Eventually it was sorted – the queues at fuel stations here are ridiculously long – and we then drove out of town and on to the village of Watublapi where it is possible to see demonstrations of traditional crafts and dancing. It turned out there were no demonstrations today, and nobody seemed inclined to provide any, but their wares were immediately put out on display for us to buy. The cloth was very thick and very expensive – one being 7,000,000 rupiah, around £420, so we did not buy any. We went for a wander in the village.
There was no offer to demonstrate weaving, just an expectation that we would buy. We declined. The schoolchildren were much more friendly.
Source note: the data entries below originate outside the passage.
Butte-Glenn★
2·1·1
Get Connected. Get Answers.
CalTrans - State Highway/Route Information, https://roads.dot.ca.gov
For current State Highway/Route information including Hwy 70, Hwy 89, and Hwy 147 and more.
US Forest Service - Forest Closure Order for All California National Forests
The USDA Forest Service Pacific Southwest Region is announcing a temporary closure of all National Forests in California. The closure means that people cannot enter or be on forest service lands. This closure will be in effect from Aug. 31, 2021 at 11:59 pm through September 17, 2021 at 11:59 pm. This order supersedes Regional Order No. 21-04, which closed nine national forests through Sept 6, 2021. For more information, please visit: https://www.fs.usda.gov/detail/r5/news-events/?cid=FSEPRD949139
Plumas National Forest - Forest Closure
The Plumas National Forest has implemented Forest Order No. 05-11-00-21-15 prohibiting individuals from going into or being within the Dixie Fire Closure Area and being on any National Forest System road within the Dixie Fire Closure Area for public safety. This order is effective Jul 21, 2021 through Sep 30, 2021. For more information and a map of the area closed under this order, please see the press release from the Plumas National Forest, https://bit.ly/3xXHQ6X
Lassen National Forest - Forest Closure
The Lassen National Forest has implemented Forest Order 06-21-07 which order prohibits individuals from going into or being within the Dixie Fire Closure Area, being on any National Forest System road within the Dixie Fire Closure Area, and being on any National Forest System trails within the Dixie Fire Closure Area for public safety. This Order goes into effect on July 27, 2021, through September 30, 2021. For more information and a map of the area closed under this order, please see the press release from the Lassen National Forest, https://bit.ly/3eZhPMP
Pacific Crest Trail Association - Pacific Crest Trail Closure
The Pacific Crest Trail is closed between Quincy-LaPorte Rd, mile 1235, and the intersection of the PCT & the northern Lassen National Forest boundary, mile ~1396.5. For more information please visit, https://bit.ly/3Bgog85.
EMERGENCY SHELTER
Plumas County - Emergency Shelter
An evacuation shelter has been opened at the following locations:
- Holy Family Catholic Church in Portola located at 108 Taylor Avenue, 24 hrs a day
I could see people holding hands in these bamboo walls. Imagine waking up to this view every morning.
Sue clarifying the number of noughts in the price for an ikat. These schoolchildren wanted us to write in their books.
We left the village and drove into the town centre of Maumere to the Roxy supermarket. This looked as much like a western supermarket as we had seen so far, but it had a very limited range of goods and we didn’t buy much. We had been told by another cruiser that there was a good bakery with excellent cakes, and with the help of Google translate we asked our driver to take us there. We were very surprised to find cakes with the message “Happy Birthday” in English, and very pleased to find a whole display cabinet full of delicious-looking cakes. We chose one each and crossed our fingers that they would not suffer too much on the way back.
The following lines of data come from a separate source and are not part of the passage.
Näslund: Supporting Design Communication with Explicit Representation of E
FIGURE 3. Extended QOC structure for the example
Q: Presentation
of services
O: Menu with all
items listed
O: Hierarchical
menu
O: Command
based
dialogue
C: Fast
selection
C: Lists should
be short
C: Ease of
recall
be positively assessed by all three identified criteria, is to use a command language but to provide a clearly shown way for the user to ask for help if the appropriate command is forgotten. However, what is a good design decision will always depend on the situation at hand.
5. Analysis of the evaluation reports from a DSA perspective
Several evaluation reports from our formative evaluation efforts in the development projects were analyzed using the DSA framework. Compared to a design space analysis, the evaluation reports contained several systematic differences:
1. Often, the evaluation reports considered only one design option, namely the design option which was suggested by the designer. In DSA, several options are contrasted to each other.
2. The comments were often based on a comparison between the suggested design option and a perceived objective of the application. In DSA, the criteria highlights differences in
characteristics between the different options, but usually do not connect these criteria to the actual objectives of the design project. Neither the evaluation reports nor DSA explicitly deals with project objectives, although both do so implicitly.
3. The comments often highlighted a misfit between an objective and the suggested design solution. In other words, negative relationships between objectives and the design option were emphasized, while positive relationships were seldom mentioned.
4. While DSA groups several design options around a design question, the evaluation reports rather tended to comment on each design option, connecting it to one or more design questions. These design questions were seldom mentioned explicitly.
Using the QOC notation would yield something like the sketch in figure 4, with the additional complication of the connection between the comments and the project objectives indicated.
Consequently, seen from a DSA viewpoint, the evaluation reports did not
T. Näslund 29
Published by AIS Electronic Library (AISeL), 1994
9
Highly decorated cakes bearing the message “Happy Birthday”!
Back at the boat – coffee and cake, Indonesian style.
That evening was the rally Gala Dinner at the resort on the beach. They had gone to some effort to make the place look special, and the Regent and his entourage arrived reasonably promptly. A small welcome ceremony was carried out with crew from two of the rally boats and then the Regent gave a speech about how wonderful Flores is and how they want to develop tourism here. Lost on us really, as we are already here. Then there was some traditional dancing by local groups and we were all invited to dance Flores style which was great fun. Dinner was the best buffet we have had so far and the evening ended with a bonfire on the beach and more traditional dancing around it. We headed home to bed leaving the revellers still revelling as we had to be back there at 0500 next morning for a trip to the three-coloured lakes.
Formal welcome ceremony for the crew of two boats. Local ladies demonstrate traditional dancing.
The beach restaurant decorated for the Gala Dinner. The Regent and wife dancing Flores style (me in background trying to!)